TASK OBJECTIVE:
Can you reproduce every line of the listing below with "Filr" replaced by "Drive" and everything else left unchanged, omitting the pictures?

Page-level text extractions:

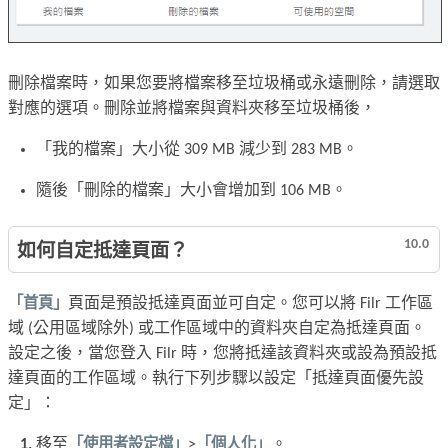
刪除檔案時，如果您要將檔案移至垃圾桶或永遠刪除，請選取
對應的選項。刪除並將檔案與資料夾移至垃圾桶後，
「我的檔案」大小從 309 MB 減少到 283 MB。
隨後「刪除的檔案」大小會增加到 106 MB。
10.0
如何自定抵達頁面？
「首頁」
頁面是預設抵達頁面並可自定。您可以將 Filr 工作區
域 (公用區域除外) 或工作區域中的資料夾自定為抵達頁面。
設定之後，當您登入 Filr 時，您將抵達該資料夾或設為預設抵
達頁面的工作區域。執行下列步驟以設定「抵達頁面優先設
定」：
移至
「使用者設定檔」
>
「個人化」
。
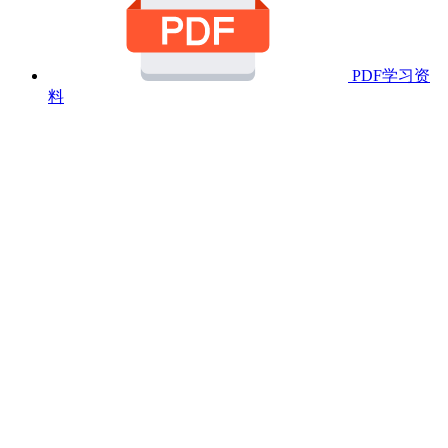
PDF学习资
料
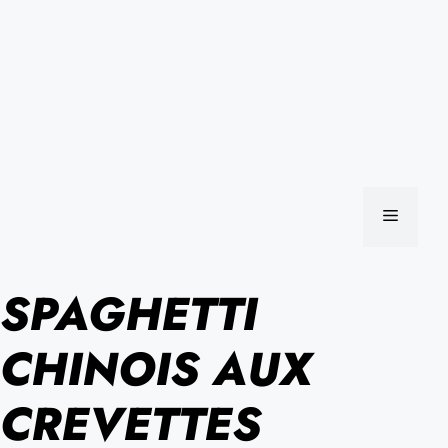
MENU
SPAGHETTI
CHINOIS AUX
CREVETTES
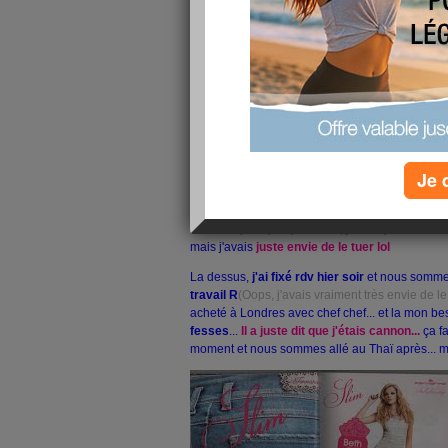
toujours! Allez, je vais recommencé, plus série
régulière, Oops
Le soir, je suis allée à l'
aqua jump
(les trampoli
semaines que je n'avait pas été.. La, le prof m'a
pas maigris,
j'ai p-être fait du muscle?!...
"tu c
Merci le sport,
je dis, hihi
Sérieux, meme en mesures, je ne bouge pas!
Je 
toujours belle et bien la >_<
Ensuite mon meilleur ami au tel
"t'as plus de v
fesses"
(Je squat pas assé, je sais!)
C'est bien
mais j'avais
juste envie de le tuer lol
La dessus,
j'ai fixé rdv hier soir
et nous sommes
travail R
(Oops, j'avais vraiment très envie de le
acheté à Londres avec chef chef... et la mon best
fesses
...
Il a juste dit que j'étais cannon...
ça fa
moment et nous sommes allé au Thaï après... m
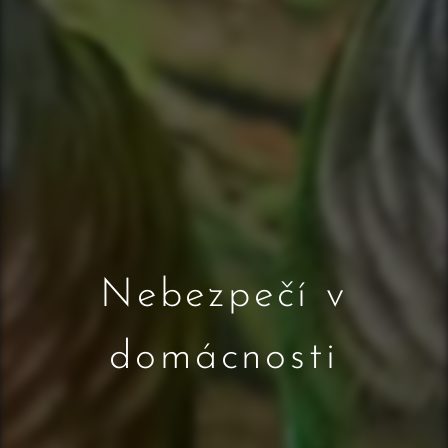
Nebezpečí v
domácnosti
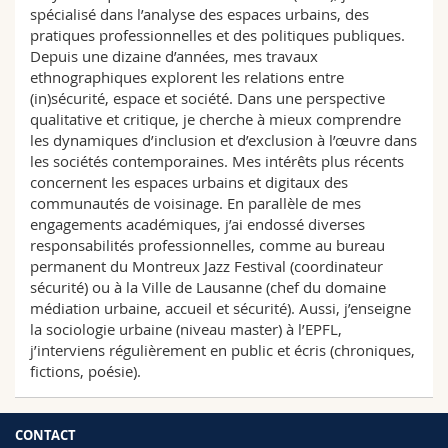
Sciences et médecine
spécialisé dans l’analyse des espaces urbains, des
Collaborateurs
Webmail
pratiques professionnelles et des politiques publiques.
Depuis une dizaine d’années, mes travaux
Interfacultaire
Doctorants
Programme des cours
ethnographiques explorent les relations entre
(in)sécurité, espace et société. Dans une perspective
qualitative et critique, je cherche à mieux comprendre
MyUnifr
les dynamiques d’inclusion et d’exclusion à l’œuvre dans
les sociétés contemporaines. Mes intérêts plus récents
concernent les espaces urbains et digitaux des
communautés de voisinage. En parallèle de mes
engagements académiques, j’ai endossé diverses
responsabilités professionnelles, comme au bureau
permanent du Montreux Jazz Festival (coordinateur
sécurité) ou à la Ville de Lausanne (chef du domaine
médiation urbaine, accueil et sécurité). Aussi, j’enseigne
la sociologie urbaine (niveau master) à l’EPFL,
j’interviens régulièrement en public et écris (chroniques,
fictions, poésie).
CONTACT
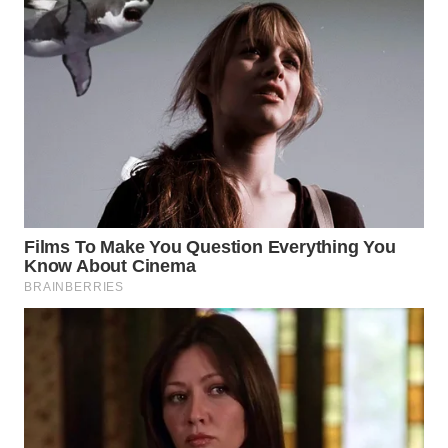
WN
PRIANGAN
TIMUR
WN
SEMARANG
WN
SOLO
WN
BOROBUDUR
WN
MADURA
WN
SURABAYA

YOUR RESPONSE:
刪除檔案時，如果您要將檔案移至垃圾桶或永遠刪除，請選取
對應的選項。刪除並將檔案與資料夾移至垃圾桶後，
「我的檔案」大小從 309 MB 減少到 283 MB。
隨後「刪除的檔案」大小會增加到 106 MB。
10.0
如何自定抵達頁面？
「首頁」
頁面是預設抵達頁面並可自定。您可以將 Drive 工作區
域 (公用區域除外) 或工作區域中的資料夾自定為抵達頁面。
設定之後，當您登入 Drive 時，您將抵達該資料夾或設為預設抵
達頁面的工作區域。執行下列步驟以設定「抵達頁面優先設
定」：
移至
「使用者設定檔」
>
「個人化」
。
PDF学习资
料
MENU
SPAGHETTI
CHINOIS AUX
CREVETTES
toujours! Allez, je vais recommencé, plus série
régulière, Oops
Le soir, je suis allée à l'
aqua jump
(les trampoli
semaines que je n'avait pas été.. La, le prof m'a
pas maigris,
j'ai p-être fait du muscle?!...
"tu c
Merci le sport,
je dis, hihi
Sérieux, meme en mesures, je ne bouge pas!
Je 
toujours belle et bien la >_<
Ensuite mon meilleur ami au tel
"t'as plus de v
fesses"
(Je squat pas assé, je sais!)
C'est bien
mais j'avais
juste envie de le tuer lol
La dessus,
j'ai fixé rdv hier soir
et nous sommes
travail R
(Oops, j'avais vraiment très envie de le
acheté à Londres avec chef chef... et la mon best
fesses
...
Il a juste dit que j'étais cannon...
ça fa
moment et nous sommes allé au Thaï après... m
Nebezpečí v
domácnosti
Sciences et médecine
spécialisé dans l’analyse des espaces urbains, des
Collaborateurs
Webmail
pratiques professionnelles et des politiques publiques.
Depuis une dizaine d’années, mes travaux
Interfacultaire
Doctorants
Programme des cours
ethnographiques explorent les relations entre
(in)sécurité, espace et société. Dans une perspective
qualitative et critique, je cherche à mieux comprendre
MyUnifr
les dynamiques d’inclusion et d’exclusion à l’œuvre dans
les sociétés contemporaines. Mes intérêts plus récents
concernent les espaces urbains et digitaux des
communautés de voisinage. En parallèle de mes
engagements académiques, j’ai endossé diverses
responsabilités professionnelles, comme au bureau
permanent du Montreux Jazz Festival (coordinateur
sécurité) ou à la Ville de Lausanne (chef du domaine
médiation urbaine, accueil et sécurité). Aussi, j’enseigne
la sociologie urbaine (niveau master) à l’EPFL,
j’interviens régulièrement en public et écris (chroniques,
fictions, poésie).
CONTACT
WN
PRIANGAN
TIMUR
WN
SEMARANG
WN
SOLO
WN
BOROBUDUR
WN
MADURA
WN
SURABAYA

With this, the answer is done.